This is related to my previous post, where my only option was to have a RSA algorithm which seemed relatively weak. Let us assume that I want to encode a 35 bit number (From 0 upto 34359738367) with a 36 bit modulo (between 34359738368 upto 68719476735).
Referring to http://en.wikipedia.org/wiki/RSA I can see that my n is between 34359738368 upto 68719476735 a random totient (of the form p-1 * q-1). I pick a random d and e. I encode a number and show that on the UI.
For the purpose of argument let us assume that a user can see upto 1,000 such outputs. Can he use some algorithms like Polla's or anything of the like to crack my d,e or n and thereby start predicting new numbers? If so how hard is it going to be ? (By just knowing say 1000 sets of inputs/outputs)
As an example (consider 6 outputs as sample in input/output format),
Can someone tell me what my n, d, e was? (N between 34359738368 upto 68719476735)
I simply want to know how crackable it is, so if you could give me any information on how long, how fast, how many outputs does one has to see, what algorithms can one use etc. It will be great.
PS: User does not see the "e" like the standard RSA algorithm. He can only see the input output sets.
DETAILS ADDED I am trying to present a sequential user-id from db to the user. Because it is sequential I dont want a user to guess another user's id by doing a few registrations. To avoid this I have to scramble it to a <= 12 digit number.
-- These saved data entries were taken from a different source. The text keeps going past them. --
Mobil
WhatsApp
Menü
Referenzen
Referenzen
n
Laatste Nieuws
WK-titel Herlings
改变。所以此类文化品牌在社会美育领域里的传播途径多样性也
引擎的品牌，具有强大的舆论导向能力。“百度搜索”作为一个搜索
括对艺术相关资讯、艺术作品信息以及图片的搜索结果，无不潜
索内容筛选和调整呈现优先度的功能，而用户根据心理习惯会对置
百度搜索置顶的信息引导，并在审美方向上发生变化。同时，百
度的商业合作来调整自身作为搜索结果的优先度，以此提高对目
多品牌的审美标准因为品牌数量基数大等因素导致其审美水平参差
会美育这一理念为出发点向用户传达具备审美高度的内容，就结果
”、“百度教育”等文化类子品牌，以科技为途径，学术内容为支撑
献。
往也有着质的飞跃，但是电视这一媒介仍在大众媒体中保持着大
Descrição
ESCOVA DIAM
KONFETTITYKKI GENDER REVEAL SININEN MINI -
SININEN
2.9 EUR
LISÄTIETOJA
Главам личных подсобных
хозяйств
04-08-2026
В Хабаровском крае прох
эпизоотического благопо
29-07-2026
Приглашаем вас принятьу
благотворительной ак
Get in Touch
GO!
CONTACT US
There were lot of constraints around this which were explained in this question .
Also the value of n,d and e is not known to the user. The maximum a user can see is a few input ouput samples (by way of registering repeatedly)
Accepting the answer posted by Accipitridae since the "Jacobi" algorithm can be used to crack this in a matter of few seconds. Without knowing n, e or p.